VCI enables Arizona taxpayers to disclose their involvement in any IRS “listed
transaction” on a penalty-free basis for tax years before December 31, 2003.
The period for taxpayers to participate in the VCI program began on February
14, 2005 and will end on April 1, 2005. Participants must pay the taxes
and interest due to the ADR by May 13, 2005. Though the VCI deadlines are
extremely short and fall during the height of tax-filing season, affected
Arizona taxpayers should strongly consider participating in the VCI.
|"VCI enables Arizona taxpayers
to disclose their involvement in any IRS ‘listed transaction’ on
a penaltyfree basis for tax years before December 31, 2003."

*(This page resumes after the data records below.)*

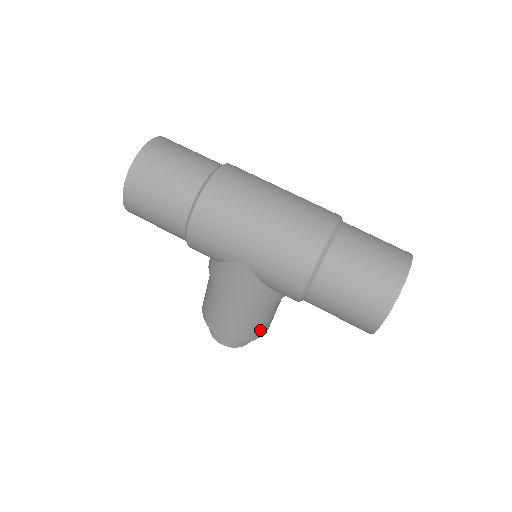
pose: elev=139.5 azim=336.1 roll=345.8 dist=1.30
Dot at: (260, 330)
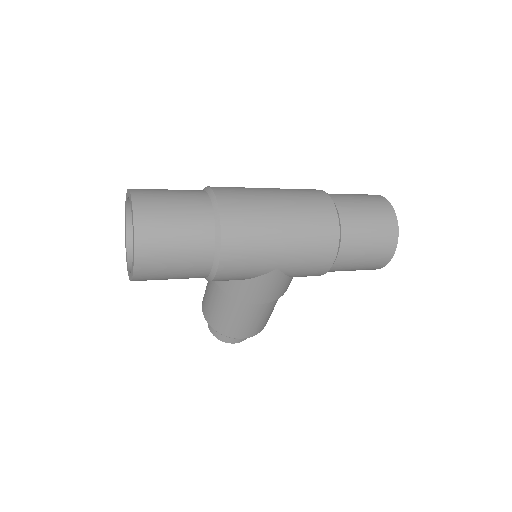
Dot at: occluded
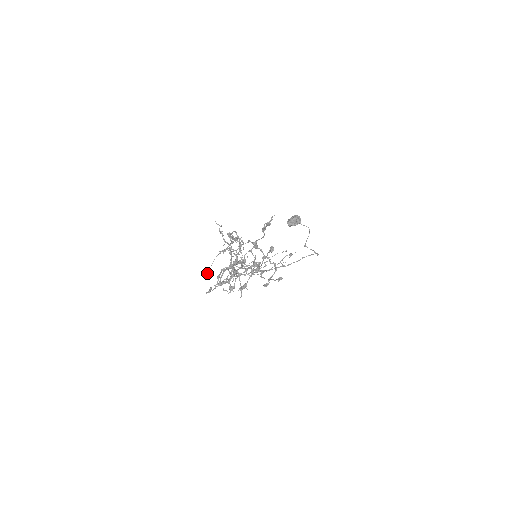
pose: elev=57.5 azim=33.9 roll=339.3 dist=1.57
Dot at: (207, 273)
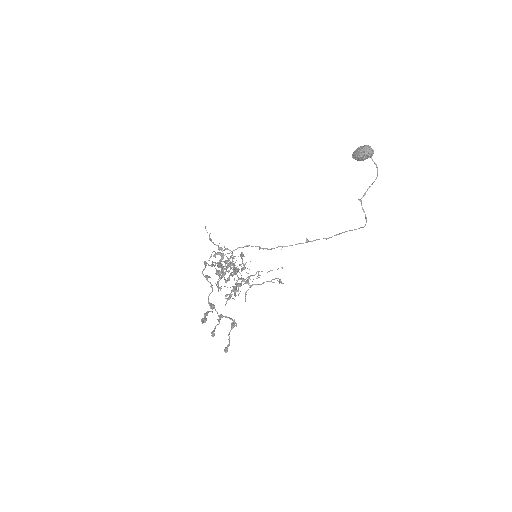
Dot at: (209, 258)
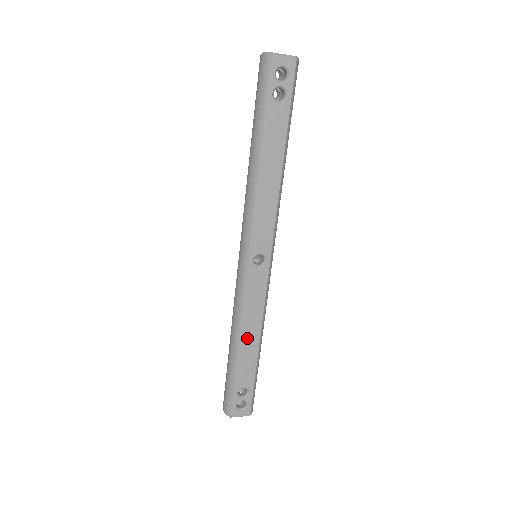
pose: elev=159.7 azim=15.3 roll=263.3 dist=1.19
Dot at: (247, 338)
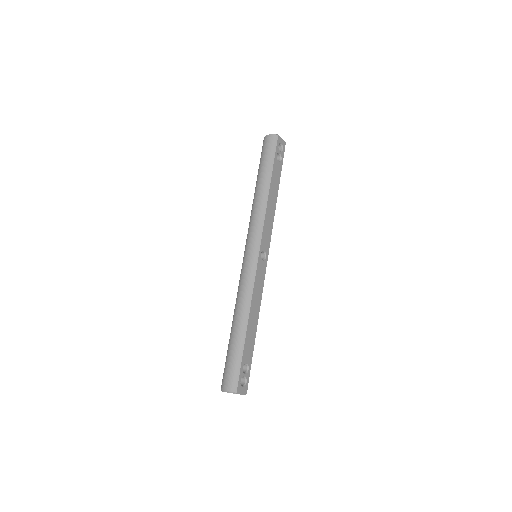
Dot at: (252, 316)
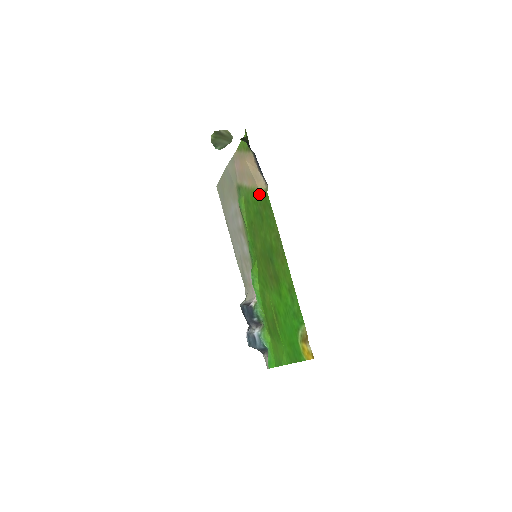
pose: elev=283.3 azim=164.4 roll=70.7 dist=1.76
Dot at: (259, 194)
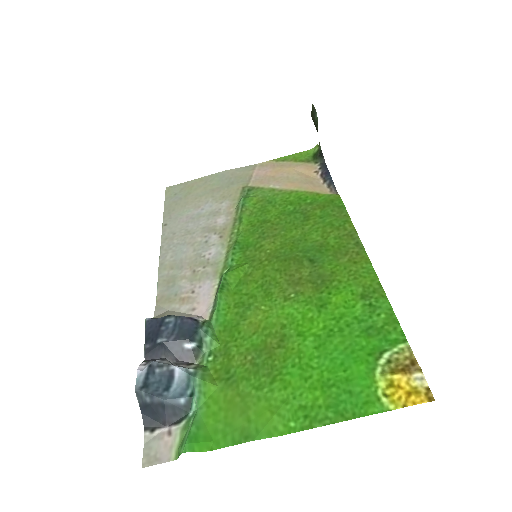
Dot at: (313, 195)
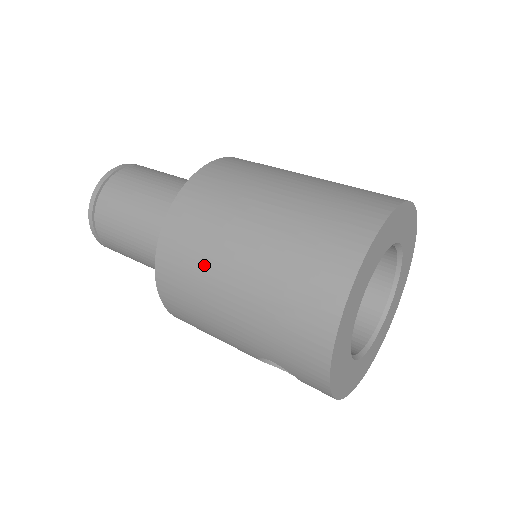
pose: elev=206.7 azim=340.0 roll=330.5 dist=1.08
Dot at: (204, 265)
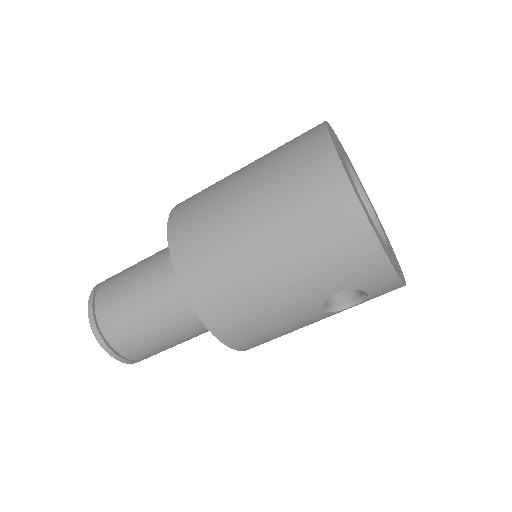
Dot at: (230, 263)
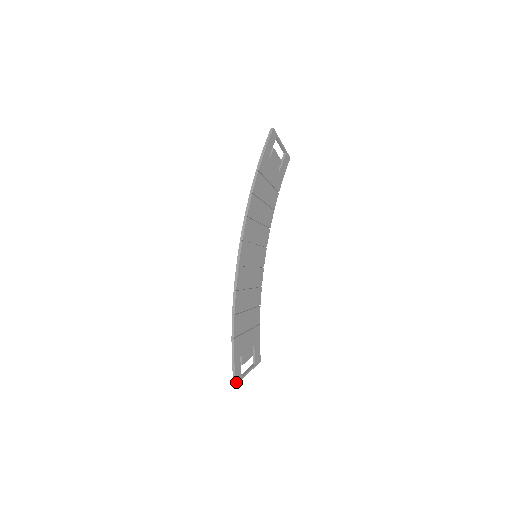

The Arizona VCI was modeled after the Connecticut Abusive Tax Shelter
Compliance Initiative (CATSCI), which was in effect from June 16, 2004 through
July 31, 2004. The CATSCI was a successful state program that also allowed
Connecticut taxpayers to voluntarily disclose their participation in IRS
listed transactions to the Connecticut Department of Revenue in exchange
for a waiver of any civil or criminal penalties. The CATSCI was a huge success,
earning several million dollars for Connecticut, and Arizona piggybacked
its own VCI program onto Connecticut’s with hopes of achieving similar revenue
All Arizona taxpayers involved in any IRS “listed transaction,” whether
still in audit status, having previously settled other issues for the same
tax year or still undetected, can participate in Arizona’s VCI. Listed transactions
are tax shelters which are designated by the IRS as tax avoidance transactions.
(For more information regarding listed transactions, visit http://www.irs.gov/businesses/corporations/article/0,,id=120633,00.html).
Typical listed transactions use offshore or abusive trusts, employee leasing
arrangements, home-based businesses, employment taxes, many levels of pass-through
entities which are designed to artificially create losses or derivative
financial products and complicated structures to inflate basis..
Taxpayers who wish to participate in the VCI must notify the ADR of their
election by sending Form AZ-VCI, Election to Participate in the Arizona
Tax Shelter Voluntary Compliance Initiative on or before April 1, 2005.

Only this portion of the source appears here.